How a one person stopped all email communication by accident as a new employee in the 90s.
The Great Email Cloggage Incident of 1998
Back in the 1990’s email was a rare and new communication tool and the technology behind it was archaic compared to today. Imagine there was just a single server back then handing all of the email for a large company. The email was managed using then Lotus Notes on what was a state of the art network bandwidth back then, but also in contrast to today it was super prehistoric about on par with a shared ISDN line.
So this new employee joined the company and lives 20 miles from the main office. This new employee loved his work and was up late and up early working on new projects and on this one faithful morning he didn't have a floppy disk to write out the file he had been working on and needed to take it to the office. This file was a mere 25MB. So this new employee figured, why not email it to themselves before they leave this morning to commute into the office and it will be waiting for me when they arrive at work.
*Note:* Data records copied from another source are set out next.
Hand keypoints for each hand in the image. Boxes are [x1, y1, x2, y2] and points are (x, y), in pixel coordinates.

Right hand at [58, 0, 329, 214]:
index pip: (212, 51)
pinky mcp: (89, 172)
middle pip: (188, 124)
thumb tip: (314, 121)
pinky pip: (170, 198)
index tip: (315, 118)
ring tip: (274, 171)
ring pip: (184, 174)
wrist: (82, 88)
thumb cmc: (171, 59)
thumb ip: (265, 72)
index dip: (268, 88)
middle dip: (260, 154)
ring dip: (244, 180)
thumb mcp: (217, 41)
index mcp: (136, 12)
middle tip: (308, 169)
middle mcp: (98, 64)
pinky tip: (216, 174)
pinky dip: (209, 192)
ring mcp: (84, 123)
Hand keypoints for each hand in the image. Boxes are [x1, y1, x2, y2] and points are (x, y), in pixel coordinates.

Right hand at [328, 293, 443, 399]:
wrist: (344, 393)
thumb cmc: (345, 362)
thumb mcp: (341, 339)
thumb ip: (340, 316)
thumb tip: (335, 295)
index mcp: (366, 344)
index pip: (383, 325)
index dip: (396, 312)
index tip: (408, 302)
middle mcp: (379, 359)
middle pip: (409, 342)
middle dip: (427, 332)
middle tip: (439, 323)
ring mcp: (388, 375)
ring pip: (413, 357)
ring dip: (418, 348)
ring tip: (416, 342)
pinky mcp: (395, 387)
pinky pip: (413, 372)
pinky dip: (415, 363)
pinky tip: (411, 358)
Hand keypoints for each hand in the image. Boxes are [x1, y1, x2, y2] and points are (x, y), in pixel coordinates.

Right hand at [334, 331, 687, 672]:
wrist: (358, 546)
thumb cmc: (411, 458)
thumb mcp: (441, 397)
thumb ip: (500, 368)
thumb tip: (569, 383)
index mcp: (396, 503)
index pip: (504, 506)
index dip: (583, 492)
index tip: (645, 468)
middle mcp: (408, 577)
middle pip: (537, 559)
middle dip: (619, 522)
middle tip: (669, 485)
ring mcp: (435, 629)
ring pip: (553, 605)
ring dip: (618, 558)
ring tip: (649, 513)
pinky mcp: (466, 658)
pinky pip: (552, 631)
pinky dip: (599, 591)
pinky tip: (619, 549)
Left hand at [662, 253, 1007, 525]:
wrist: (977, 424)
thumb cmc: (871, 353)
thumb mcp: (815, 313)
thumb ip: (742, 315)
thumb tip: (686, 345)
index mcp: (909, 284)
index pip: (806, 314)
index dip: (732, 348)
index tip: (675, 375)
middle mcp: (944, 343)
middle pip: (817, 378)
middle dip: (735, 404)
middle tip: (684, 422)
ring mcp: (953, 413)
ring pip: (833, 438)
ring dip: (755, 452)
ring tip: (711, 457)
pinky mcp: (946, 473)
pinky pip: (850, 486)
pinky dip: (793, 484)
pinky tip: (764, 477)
The employee arrived at the office after a long over hour commute as the traffic in the North Bay of San Francisco could be brutal and slow as everyone in the North Bay was all driving into San Francisco.
The employee logged into their computer and, weird no email at all. There was no email until almost 4 hours later. Other employees began discussing the lack of email in morning meetings and in the halls over coffee. Hrmm so weird, no email…
Around noon, an email was sent out from the IT department. It mentioned the “outage” or “clogged email server” and how someone had sent a large file attachment which had clogged the email server. Apparently the server handled one email and attachment at a time.
I receive hundreds of email some days, and I am so thankful that email architecture and file attachment sizes have increased to prevent unnecessary cloggage or embarrassment.